### Task details
Collect every line in the data below that contains the word "Adiantum", matching case exactly.

○ ○ ○ ○ ○ ○ ○

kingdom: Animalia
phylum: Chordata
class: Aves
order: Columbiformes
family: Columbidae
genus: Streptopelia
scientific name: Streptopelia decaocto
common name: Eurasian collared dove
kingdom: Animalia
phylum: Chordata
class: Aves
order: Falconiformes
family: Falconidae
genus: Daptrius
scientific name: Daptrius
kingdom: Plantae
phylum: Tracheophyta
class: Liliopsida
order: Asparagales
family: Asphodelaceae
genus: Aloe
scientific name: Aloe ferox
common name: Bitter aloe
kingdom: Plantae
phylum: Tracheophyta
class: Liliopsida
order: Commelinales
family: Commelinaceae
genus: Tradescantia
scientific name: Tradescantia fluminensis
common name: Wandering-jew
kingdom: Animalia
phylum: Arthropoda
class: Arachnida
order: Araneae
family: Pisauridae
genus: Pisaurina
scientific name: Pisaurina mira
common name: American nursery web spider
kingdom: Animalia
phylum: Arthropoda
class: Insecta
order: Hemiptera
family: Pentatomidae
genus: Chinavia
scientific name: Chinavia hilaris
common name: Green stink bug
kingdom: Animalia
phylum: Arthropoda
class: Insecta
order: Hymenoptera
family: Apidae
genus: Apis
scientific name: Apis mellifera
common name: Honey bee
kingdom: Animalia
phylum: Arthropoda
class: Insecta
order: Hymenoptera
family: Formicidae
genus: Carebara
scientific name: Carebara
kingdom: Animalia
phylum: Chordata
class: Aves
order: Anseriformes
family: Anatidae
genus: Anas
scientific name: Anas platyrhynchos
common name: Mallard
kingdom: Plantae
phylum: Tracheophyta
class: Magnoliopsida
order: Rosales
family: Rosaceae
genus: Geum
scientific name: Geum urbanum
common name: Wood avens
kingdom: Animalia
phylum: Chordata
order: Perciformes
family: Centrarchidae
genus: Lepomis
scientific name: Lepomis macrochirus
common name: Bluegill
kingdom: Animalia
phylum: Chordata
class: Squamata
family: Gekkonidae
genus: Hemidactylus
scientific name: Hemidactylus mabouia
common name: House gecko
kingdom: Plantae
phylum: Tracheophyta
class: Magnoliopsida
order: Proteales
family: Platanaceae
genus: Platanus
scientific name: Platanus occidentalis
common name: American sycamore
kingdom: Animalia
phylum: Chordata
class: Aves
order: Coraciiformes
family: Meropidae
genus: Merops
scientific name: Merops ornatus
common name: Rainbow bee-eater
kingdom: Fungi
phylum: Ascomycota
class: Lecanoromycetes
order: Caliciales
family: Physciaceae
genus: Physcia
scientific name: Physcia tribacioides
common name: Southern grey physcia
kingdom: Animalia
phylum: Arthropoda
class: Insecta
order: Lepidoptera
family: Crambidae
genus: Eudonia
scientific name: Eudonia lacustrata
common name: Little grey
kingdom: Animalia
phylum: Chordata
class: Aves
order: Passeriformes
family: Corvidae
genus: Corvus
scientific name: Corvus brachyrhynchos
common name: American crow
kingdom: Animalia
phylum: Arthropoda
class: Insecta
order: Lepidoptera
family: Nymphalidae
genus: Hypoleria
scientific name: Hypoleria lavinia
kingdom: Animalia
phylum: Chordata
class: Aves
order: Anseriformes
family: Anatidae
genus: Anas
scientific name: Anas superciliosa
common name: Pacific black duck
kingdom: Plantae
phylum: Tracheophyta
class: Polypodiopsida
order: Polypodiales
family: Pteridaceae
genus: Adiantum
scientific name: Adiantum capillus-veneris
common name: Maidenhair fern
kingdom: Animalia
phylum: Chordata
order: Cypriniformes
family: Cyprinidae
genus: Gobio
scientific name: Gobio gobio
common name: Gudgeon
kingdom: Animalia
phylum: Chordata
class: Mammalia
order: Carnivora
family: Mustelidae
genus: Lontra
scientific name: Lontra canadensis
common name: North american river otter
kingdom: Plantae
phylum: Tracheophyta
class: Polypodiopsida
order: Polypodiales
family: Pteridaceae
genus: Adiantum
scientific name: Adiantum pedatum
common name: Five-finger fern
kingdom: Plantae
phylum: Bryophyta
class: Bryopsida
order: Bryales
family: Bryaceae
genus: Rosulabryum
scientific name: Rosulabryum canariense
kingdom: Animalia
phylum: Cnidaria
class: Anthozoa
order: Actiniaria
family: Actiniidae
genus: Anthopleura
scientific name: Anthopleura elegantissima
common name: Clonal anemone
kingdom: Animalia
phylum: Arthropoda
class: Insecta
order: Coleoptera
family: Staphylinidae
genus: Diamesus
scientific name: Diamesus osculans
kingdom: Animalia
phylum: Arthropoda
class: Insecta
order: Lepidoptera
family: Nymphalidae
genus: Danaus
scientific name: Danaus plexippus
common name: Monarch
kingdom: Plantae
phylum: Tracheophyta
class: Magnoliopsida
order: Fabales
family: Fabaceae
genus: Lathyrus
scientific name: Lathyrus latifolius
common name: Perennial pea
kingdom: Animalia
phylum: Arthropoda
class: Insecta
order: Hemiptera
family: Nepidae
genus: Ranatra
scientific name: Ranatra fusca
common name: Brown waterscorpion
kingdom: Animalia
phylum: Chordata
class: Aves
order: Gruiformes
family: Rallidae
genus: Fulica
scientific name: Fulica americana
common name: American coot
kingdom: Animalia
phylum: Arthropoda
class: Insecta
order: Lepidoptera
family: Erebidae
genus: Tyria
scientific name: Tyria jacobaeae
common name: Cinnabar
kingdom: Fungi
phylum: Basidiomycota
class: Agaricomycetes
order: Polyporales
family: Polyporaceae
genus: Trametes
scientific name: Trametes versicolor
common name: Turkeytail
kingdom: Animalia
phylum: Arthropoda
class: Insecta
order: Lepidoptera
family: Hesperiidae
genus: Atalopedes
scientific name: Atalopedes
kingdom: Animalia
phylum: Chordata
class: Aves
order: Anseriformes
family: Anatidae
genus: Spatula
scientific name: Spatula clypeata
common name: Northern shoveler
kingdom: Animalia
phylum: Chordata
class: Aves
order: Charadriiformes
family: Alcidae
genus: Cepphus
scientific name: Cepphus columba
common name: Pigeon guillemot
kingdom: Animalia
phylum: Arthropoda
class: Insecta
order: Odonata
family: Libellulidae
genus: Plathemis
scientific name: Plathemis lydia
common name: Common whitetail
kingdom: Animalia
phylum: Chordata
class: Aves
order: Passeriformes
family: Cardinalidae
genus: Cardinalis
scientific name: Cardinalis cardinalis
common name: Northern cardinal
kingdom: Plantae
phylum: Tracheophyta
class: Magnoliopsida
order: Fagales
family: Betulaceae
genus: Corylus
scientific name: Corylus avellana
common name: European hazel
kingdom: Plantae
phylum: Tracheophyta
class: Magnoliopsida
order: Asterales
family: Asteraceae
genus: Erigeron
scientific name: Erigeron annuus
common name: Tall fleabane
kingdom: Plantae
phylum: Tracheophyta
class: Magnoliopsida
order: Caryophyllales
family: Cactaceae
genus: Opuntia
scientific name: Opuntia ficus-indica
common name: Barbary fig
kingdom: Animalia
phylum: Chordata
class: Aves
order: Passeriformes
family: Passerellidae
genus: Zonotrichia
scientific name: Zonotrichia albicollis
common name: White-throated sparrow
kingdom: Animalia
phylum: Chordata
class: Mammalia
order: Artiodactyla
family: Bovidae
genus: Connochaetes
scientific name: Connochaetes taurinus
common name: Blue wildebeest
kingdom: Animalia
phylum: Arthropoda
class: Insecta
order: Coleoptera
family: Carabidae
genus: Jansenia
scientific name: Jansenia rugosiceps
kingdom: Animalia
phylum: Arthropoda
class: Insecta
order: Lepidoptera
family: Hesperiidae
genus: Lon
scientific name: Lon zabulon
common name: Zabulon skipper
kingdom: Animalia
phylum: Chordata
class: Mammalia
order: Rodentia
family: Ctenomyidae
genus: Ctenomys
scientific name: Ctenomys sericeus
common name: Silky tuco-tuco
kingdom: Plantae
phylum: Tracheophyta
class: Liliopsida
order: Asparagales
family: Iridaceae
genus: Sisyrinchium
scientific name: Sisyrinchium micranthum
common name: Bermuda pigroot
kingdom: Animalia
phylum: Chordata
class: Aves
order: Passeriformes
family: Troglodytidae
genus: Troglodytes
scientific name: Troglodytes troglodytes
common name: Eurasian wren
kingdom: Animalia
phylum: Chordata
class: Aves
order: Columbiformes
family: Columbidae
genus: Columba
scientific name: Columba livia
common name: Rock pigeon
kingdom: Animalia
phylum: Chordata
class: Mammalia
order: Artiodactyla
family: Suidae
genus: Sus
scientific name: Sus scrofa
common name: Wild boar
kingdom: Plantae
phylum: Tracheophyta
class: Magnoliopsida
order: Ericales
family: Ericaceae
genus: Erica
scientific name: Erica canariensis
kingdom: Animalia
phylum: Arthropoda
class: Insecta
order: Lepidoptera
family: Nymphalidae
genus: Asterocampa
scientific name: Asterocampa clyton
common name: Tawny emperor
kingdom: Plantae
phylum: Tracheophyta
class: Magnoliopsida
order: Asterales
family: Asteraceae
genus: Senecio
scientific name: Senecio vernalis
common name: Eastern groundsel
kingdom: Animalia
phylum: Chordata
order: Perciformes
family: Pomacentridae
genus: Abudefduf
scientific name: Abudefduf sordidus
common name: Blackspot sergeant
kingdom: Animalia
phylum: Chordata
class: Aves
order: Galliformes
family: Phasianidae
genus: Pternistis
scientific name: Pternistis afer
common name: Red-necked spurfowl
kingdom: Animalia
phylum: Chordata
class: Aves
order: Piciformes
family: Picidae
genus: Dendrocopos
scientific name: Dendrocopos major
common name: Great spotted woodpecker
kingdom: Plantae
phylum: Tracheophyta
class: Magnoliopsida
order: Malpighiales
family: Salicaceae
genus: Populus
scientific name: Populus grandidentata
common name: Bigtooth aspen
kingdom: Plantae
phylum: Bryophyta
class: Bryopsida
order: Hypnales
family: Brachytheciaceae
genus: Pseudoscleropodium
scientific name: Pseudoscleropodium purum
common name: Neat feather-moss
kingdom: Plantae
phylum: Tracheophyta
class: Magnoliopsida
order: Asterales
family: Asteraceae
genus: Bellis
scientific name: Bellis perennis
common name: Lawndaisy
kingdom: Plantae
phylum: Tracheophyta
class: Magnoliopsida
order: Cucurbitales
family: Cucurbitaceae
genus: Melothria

○ ○ ○ ○ ○ ○ ○

### The solution
genus: Adiantum
scientific name: Adiantum capillus-veneris
genus: Adiantum
scientific name: Adiantum pedatum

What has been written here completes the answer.